What struck me first about Mr. Duggan’s statement, “Leaders do best when their primary focus is on their own functioning, not that of others”, is that it sounds so much like something Jesus would have said about leadership. He came close with, “remove the log from your own eye before you attempt to pull the splinter out of another person’s eye.”

The second thing I considered is that his statement, “Leaders do best when their primary focus is on their own functioning, not that of others”, fits nicely into the Servant Leadership model. A servant leader is one who is not attempting to fix others or manipulate them into behaving a certain way. Rather, a servant leader is one who seeks to create an environment in which those who are led are free to grow into the unique person God is creating, are free to use fully the skill set God has provided them, and are free to become more themselves as a consequence of being led. We can lead no one any further than we are willing to go ourselves. Consequently, if we wish to be good leaders, we must focus on our own functioning first.

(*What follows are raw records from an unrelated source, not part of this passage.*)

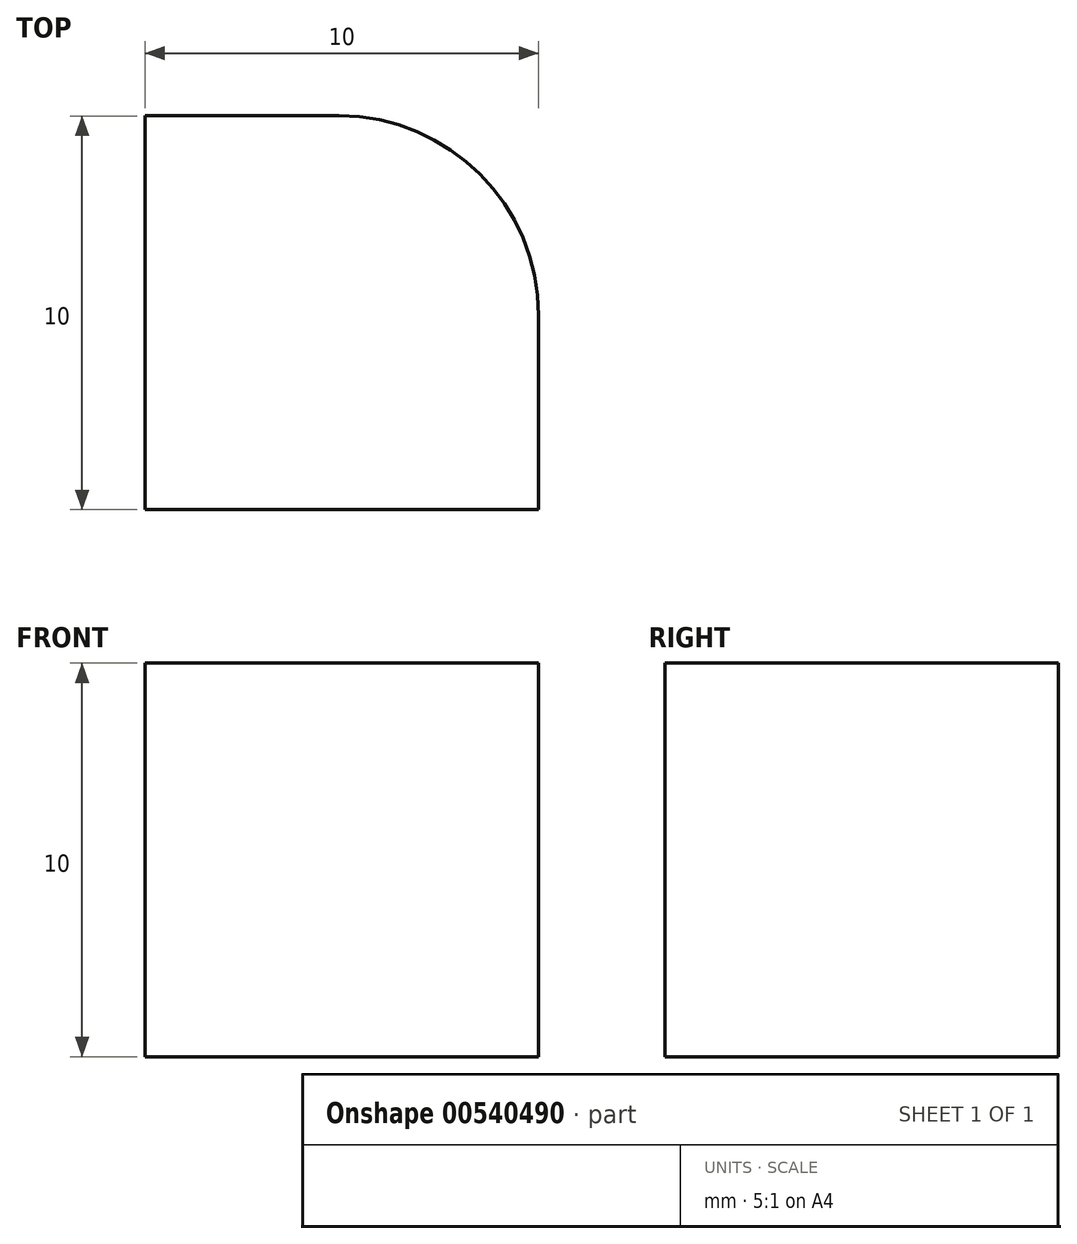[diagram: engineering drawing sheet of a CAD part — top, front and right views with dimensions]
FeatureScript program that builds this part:
annotation { "Feature Type Name" : "Feature", "Feature Type Description" : "" }
export const myFeature = defineFeature(function(context is Context, id is Id, definition is map)
    precondition{}
    {
        {
            var Q0;
            Q0=qCreatedBy(makeId("Top.planeOp"),FACE);
            var sketch = newSketch(context, id + "F0", { "sketchPlane" : qUnion([Q0])});
            skLineSegment(sketch, "E0.bottom", {"start": v(-13.86, 13.38) * mm, "end": v(-8.93, 13.38) * mm});
            skLineSegment(sketch, "E0.top", {"start": v(-13.86, 3.38) * mm, "end": v(-3.86, 3.38) * mm});
            skLineSegment(sketch, "E0.left", {"start": v(-13.86, 13.38) * mm, "end": v(-13.86, 3.38) * mm});
            skLineSegment(sketch, "E0.right", {"start": v(-3.86, 8.31) * mm, "end": v(-3.86, 3.38) * mm});
            skPoint(sketch, "E1.visualSharp", {"position": v(-3.86, 13.38) * mm});
            skArc(sketch, "E1.filletArc", {"start": v(-3.86, 8.31) * mm, "mid": v(-5.34, 11.9) * mm, "end": v(-8.93, 13.38) * mm});
            skSolve(sketch);
        }
        {
            var Q0;
            Q0=makeQuery(id+"F0.imprint","IMPRINT",FACE,{"disambiguationData":[TD([[makeQuery(id+"F0.imprint","IMPRINT",EDGE,{"derivedFrom":sQuery(id+"F0.wireOp",EDGE,"E0.bottom")}),-1.0]])]});
            extrude(context, id + "F1", {"entities" : qUnion([Q0]), "depth" : 10 * mm, "offsetDistance" : 25 * mm});
        }
    });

The third thing I thought when I heard, “Leaders do best when their primary focus is on their own functioning, not that of others”, was a much more personal question: “Rick, how are you functioning?” The statement and question force one into honest self-reflection, deep self-inspection, and intentional self-improvement. If I want to be an exceptional leader, I must consider my own abilities and my own functioning everyday. I have written the statement on an index card, I have put it in my phone, and now I’m writing to share it with you.

“Leaders do best when their primary focus is on their own functioning, not that of others.”

This truism applies across the spectrum from “leadership” agencies which set the pace for other organizations to individuals like you and me who simply want to do our best.